Researchers confirmed Thursday that a lone giant tortoise found wandering on an active volcano in the Galapagos is actually the only known member of a species thought to have become extinct more than 100 years ago.
Scientists first found a female giant tortoise on the Galapagos’ Fernandina Island, which consists of a largely unexplored volcano, in 2019 in a clump of vegetation amid extensive lava fields. Though researchers had hoped to find a member of the species Chelonoidis phantasticus, also known as the fantastic giant tortoise, they expected the tortoise was actually a different species that may have been moved or carried to the island by a hurricane, rather than a native creature.
They dubbed her Fernanda.
To help uncover the mystery of Fernanda’s origin, researchers at Princeton and Yale fully sequenced Fernanda’s genome as well as the genome from the only other specimen of Chelonoidis phantasticus known to science, collected in 1906, and compared the data to every other living Galapagos giant tortoise species.
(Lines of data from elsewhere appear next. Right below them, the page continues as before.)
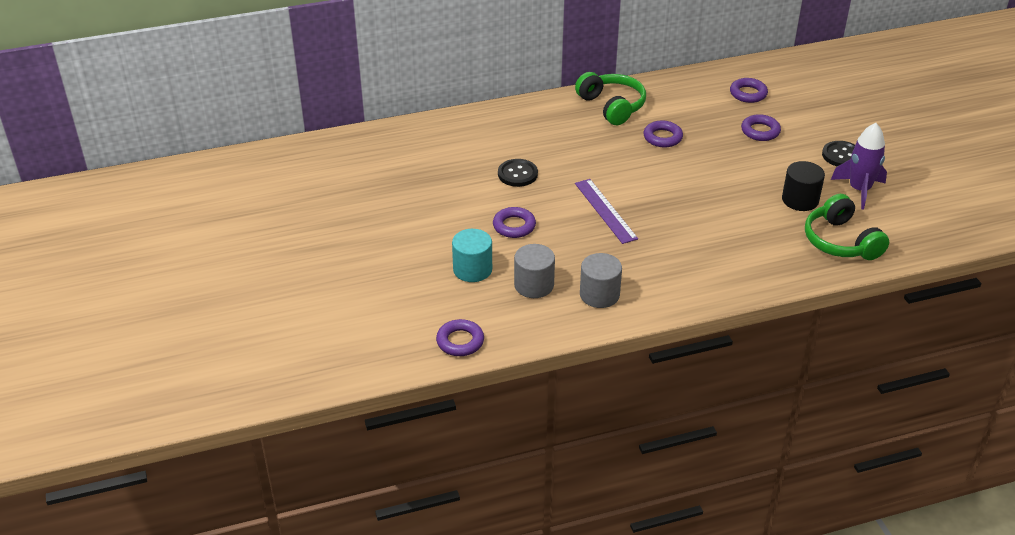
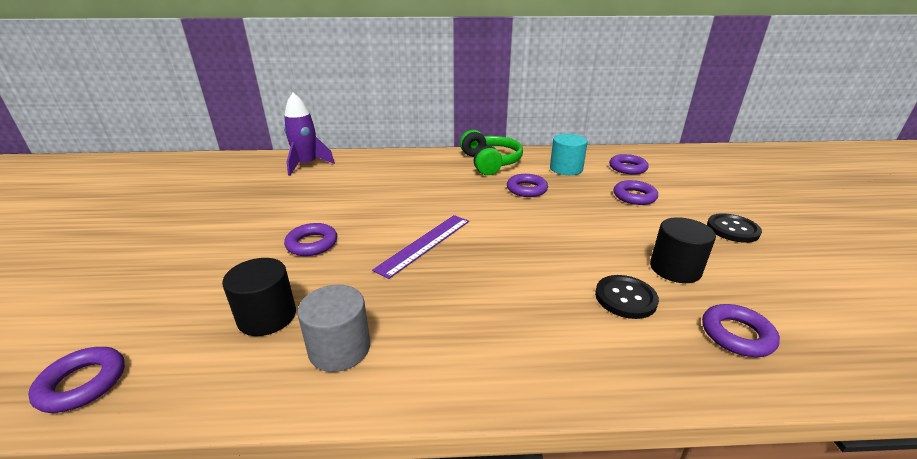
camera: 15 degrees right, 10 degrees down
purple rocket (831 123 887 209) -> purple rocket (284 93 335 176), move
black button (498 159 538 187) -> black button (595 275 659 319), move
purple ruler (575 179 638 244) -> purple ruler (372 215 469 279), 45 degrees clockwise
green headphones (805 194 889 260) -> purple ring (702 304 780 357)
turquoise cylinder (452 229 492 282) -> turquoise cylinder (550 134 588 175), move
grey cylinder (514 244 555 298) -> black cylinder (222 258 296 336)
“We saw — honestly, to my surprise — that Fernanda was very similar to the one that they found on that island more than 100 years ago, and both of those were very different from all of the other islands’ tortoises,” Stephen Gaughran, a co-author of a paper published Thursday in the journal Communications Biology.
The “fantastic” element refers to the shape of the males’ shells, which feature “extreme flaring along the outer edge and conspicuous saddlebacking at the front.” Fernanda is thought to be “well over” 50 years old, but the researchers said the island’s limited vegetation may have stunted her growth.
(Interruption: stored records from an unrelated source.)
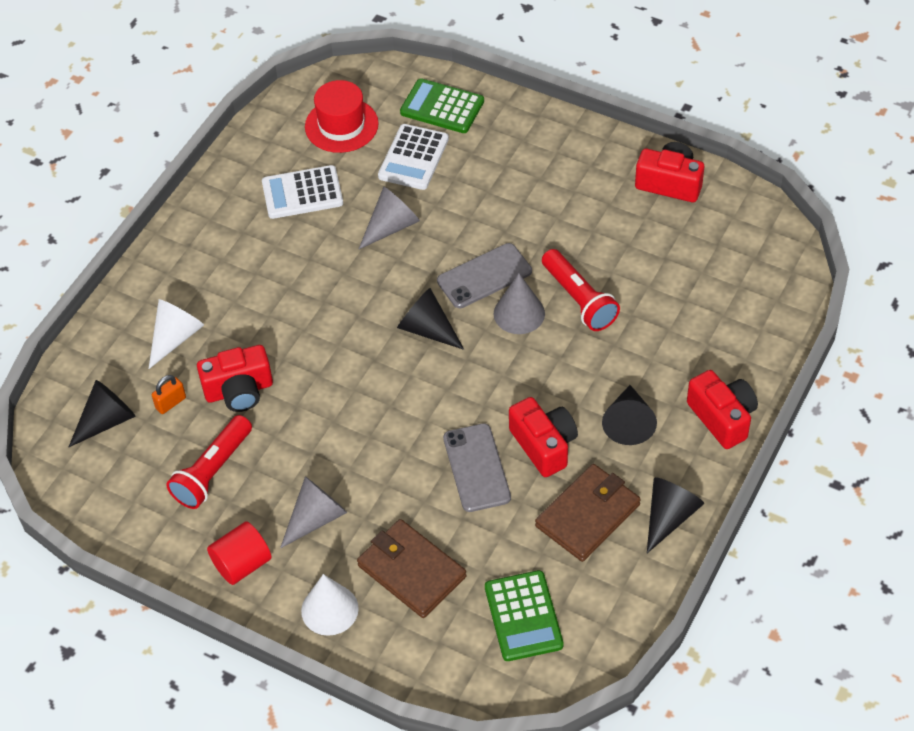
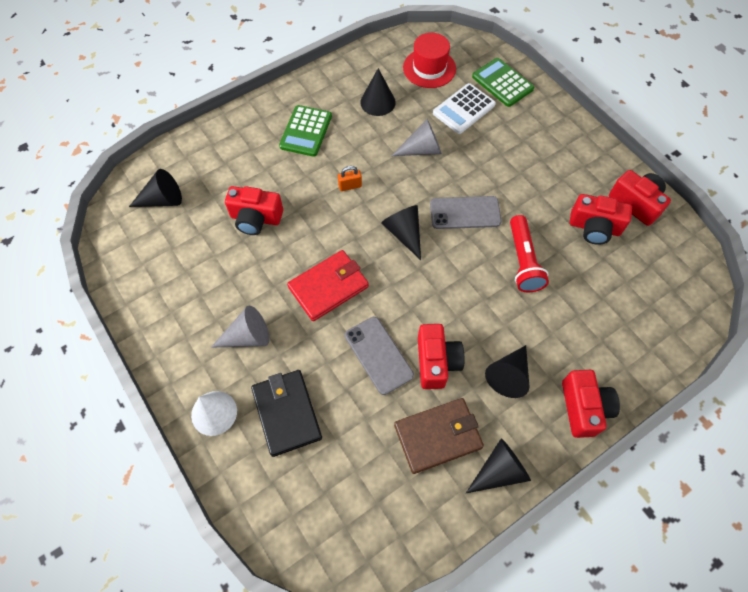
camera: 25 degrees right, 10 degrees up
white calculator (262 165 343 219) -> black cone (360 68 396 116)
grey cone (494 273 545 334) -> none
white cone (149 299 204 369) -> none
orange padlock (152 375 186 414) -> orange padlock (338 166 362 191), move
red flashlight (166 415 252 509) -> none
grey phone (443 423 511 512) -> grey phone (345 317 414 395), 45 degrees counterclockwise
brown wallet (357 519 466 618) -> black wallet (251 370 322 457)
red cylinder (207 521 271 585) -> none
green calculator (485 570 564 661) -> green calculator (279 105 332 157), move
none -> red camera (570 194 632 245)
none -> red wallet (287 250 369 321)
They said scat and tracks show there may be two or three other tortoises on the island, raising hopes that Fernanda’s line could continue. She now lives at the Galapagos National Park Tortoise Center, a breeding and rescue facility.
“The finding of one alive specimen gives hope and also opens up new questions, as many mysteries still remain,” Adalgisa Caccone, a research scientists at Yale and an author of the study, said in a statement. “Are there more tortoises on Fernandina that can be brought back into captivity to start a breeding program? How did tortoises colonize Fernandina, and what is their evolutionary relationship to the other giant Galápagos tortoises?”
All 14 species of Galapagos tortoises are listed in the International Union for Conservation of Nature’s Red List of threatened species as either vulnerable, endangered, critically endangered or extinct. Populations were decimated by European explorers who hunted them for food, taking the tortoises aboard their ships, since they could survive with little effort and serve as a source of fresh meat for sailors.